In a way, it can be used as a continuing education system - many people who really want to continue learning will have several mentors.
*MAJOR OPINION ALERT*
Ok, you have been warned.
Honestly, as mentors, we can't run other people's lives. I try the best I can with my students to help them with their reviews, but it would be impossible for me to teach each one everything about everything. We can only help with the reviews they submit to us during class, and once graduated their reviews are up to them. If they want continued help, many of us mentors let them know we'll be willing to help in the future, but it's up to the member to take advantage of that offer or not.
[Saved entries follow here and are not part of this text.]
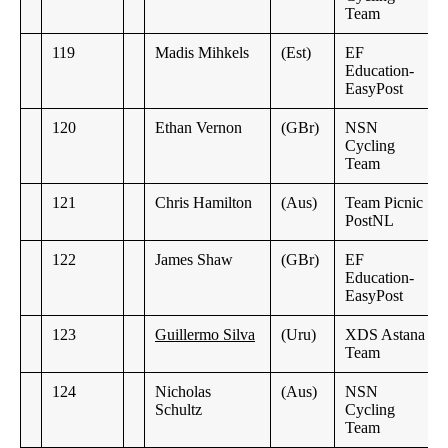
Team
119
Madis Mihkels
(Est)
EF
Education-
EasyPost
120
Ethan Vernon
(GBr)
NSN
Cycling
Team
121
Chris Hamilton
(Aus)
Team Picnic
PostNL
122
James Shaw
(GBr)
EF
Education-
EasyPost
123
Guillermo Silva
(Uru)
XDS Astana
Team
124
Nicholas
(Aus)
NSN
Schultz
Cycling
Team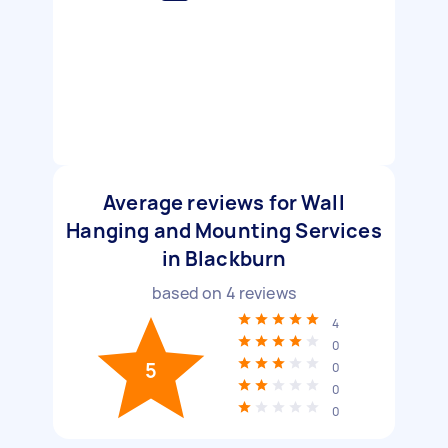
Average reviews for Wall
Hanging and Mounting Services
in Blackburn
based on
4
reviews
4
0
5
0
0
0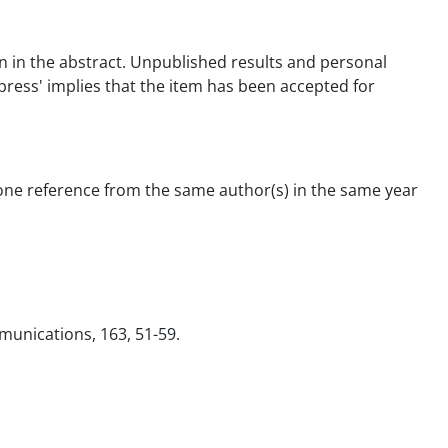
tion in the abstract. Unpublished results and personal
 press' implies that the item has been accepted for
 one reference from the same author(s) in the same year
ommunications, 163, 51-59.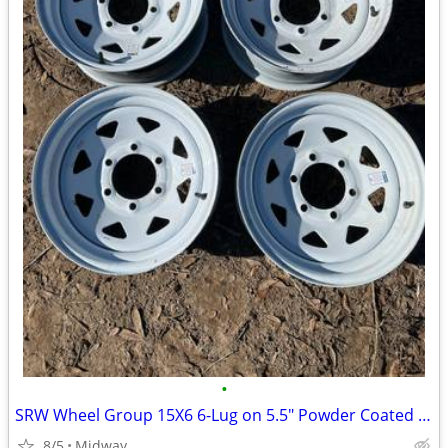
•
SRW Wheel Group 15X6 6-Lug on 5.5" Powder Coated White Spoke Trailer Wheel
8/5
Midway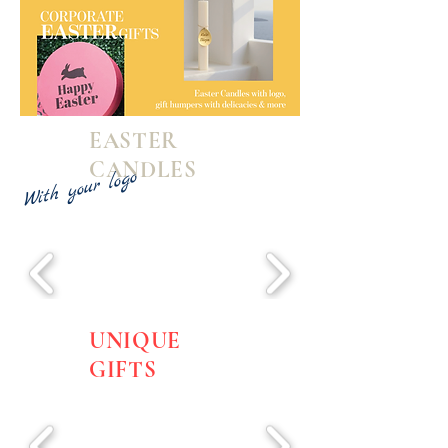
EASTER
CANDLES
With your logo
UNIQUE
GIFTS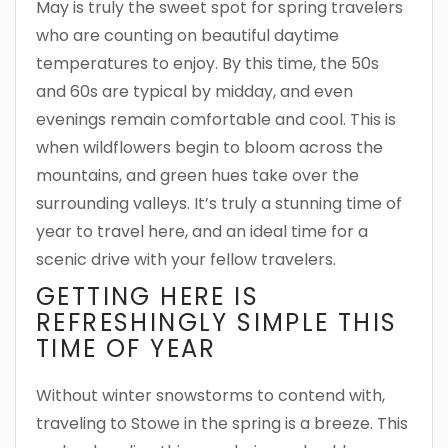
May is truly the sweet spot for spring travelers
who are counting on beautiful daytime
temperatures to enjoy. By this time, the 50s
and 60s are typical by midday, and even
evenings remain comfortable and cool. This is
when wildflowers begin to bloom across the
mountains, and green hues take over the
surrounding valleys. It’s truly a stunning time of
year to travel here, and an ideal time for a
scenic drive with your fellow travelers.
GETTING HERE IS
REFRESHINGLY SIMPLE THIS
TIME OF YEAR
Without winter snowstorms to contend with,
traveling to Stowe in the spring is a breeze. This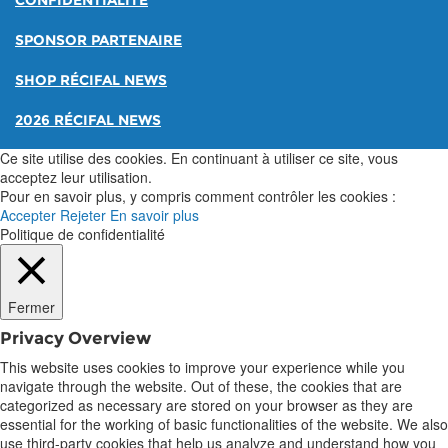
CONFIDENTIALITÉ
SPONSOR PARTENAIRE
SHOP RÉCIFAL NEWS
2026 RÉCIFAL NEWS
Ce site utilise des cookies. En continuant à utiliser ce site, vous
acceptez leur utilisation.
Pour en savoir plus, y compris comment contrôler les cookies :
Accepter
Rejeter
En savoir plus
Politique de confidentialité
Fermer
Privacy Overview
This website uses cookies to improve your experience while you
navigate through the website. Out of these, the cookies that are
categorized as necessary are stored on your browser as they are
essential for the working of basic functionalities of the website. We also
use third-party cookies that help us analyze and understand how you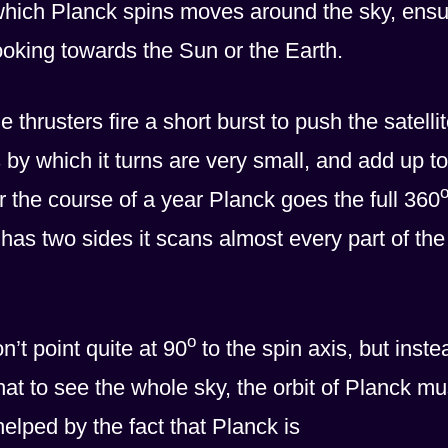
 which Planck spins moves around the sky, ensu
 looking towards the Sun or the Earth.
thrusters fire a short burst to push the satelli
by which it turns are very small, and add up to
r the course of a year Planck goes the full 360
has two sides it scans almost every part of the
o
’t point quite at 90
to the spin axis, but inste
at to see the whole sky, the orbit of Planck mu
s helped by the fact that Planck is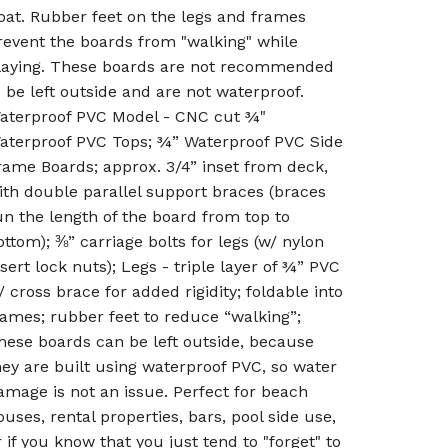
oat. Rubber feet on the legs and frames
revent the boards from "walking" while
laying. These boards are not recommended
o be left outside and are not waterproof.
aterproof PVC Model - CNC cut ¾"
aterproof PVC Tops; ¾” Waterproof PVC Side
rame Boards; approx. 3/4” inset from deck,
ith double parallel support braces (braces
un the length of the board from top to
ottom); ⅜” carriage bolts for legs (w/ nylon
nsert lock nuts); Legs - triple layer of ¾” PVC
/ cross brace for added rigidity; foldable into
rames; rubber feet to reduce “walking”;
hese boards can be left outside, because
hey are built using waterproof PVC, so water
amage is not an issue. Perfect for beach
ouses, rental properties, bars, pool side use,
r if you know that you just tend to "forget" to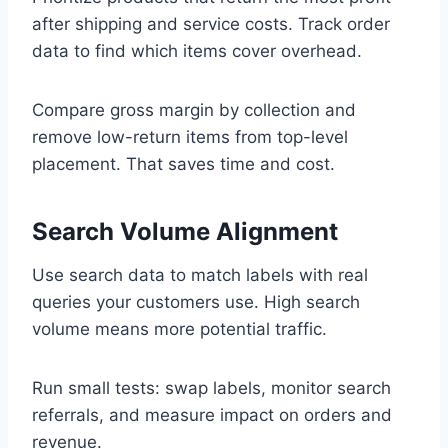
after shipping and service costs. Track order
data to find which items cover overhead.
Compare gross margin by collection and
remove low-return items from top-level
placement. That saves time and cost.
Search Volume Alignment
Use search data to match labels with real
queries your customers use. High search
volume means more potential traffic.
Run small tests: swap labels, monitor search
referrals, and measure impact on orders and
revenue.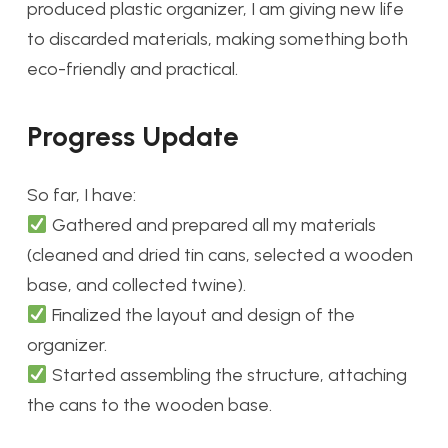
produced plastic organizer, I am giving new life
to discarded materials, making something both
eco-friendly and practical.
Progress Update
So far, I have:
Gathered and prepared all my materials
(cleaned and dried tin cans, selected a wooden
base, and collected twine).
Finalized the layout and design of the
organizer.
Started assembling the structure, attaching
the cans to the wooden base.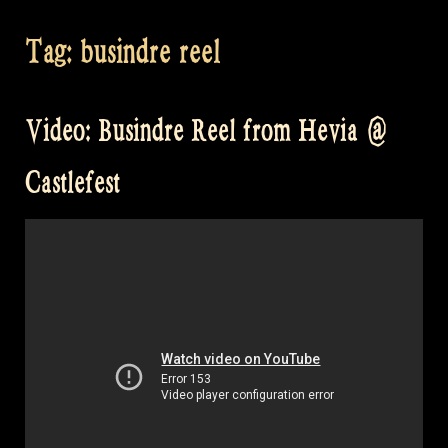
Tag:
busindre reel
Video: Busindre Reel from Hevia @
Castlefest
As for the question "Is it really enough to help them with 2 reviews and then send them on their way?" For a lot of people - no, it probably isn't "enough". They still may not be writing outstanding, EU reviews with no typos or errors. But what would be "enough" for everyone? And how would we measure "enough"? Perfect reviews every time? Is that even a reasonable expectation?
I know that a lot of us spend a lot of time and effort into mentoring students... but even so we can only do so much. Some mentors don't do much to help their students, and some students don't do much to really benefit from the help their mentors offer.
It's not a perfect system, and it never can be - because fallible people are involved in it. The mentor program as it stands now is still better than NO mentor program at all. (In my opinion, anyway.)
It helps new members learn the basic reviewing process, and then they have a foundation from which they can continue to learn - either by using other mentors, or by personally investigating things.
Also, when we see a less than perfect review, we have our vote with which to make a statement. If we see reviews, or posts on the forums with incorrect information in them - instead of blaming a mentor (who may or may not be responsible for said mistake) perhaps we could just take the initiative to nicely and kindly correct the mistake. The plus side of trying to be helpful is that we can get the Point Boosters on our accounts and earn more Eden Points for our normal actions around here.
To me, I prefer taking the attitude of "I'm here to help" rather than blaming mentors for not teaching a student absolutely everything we think they should know.
Your mileage may vary, and all that.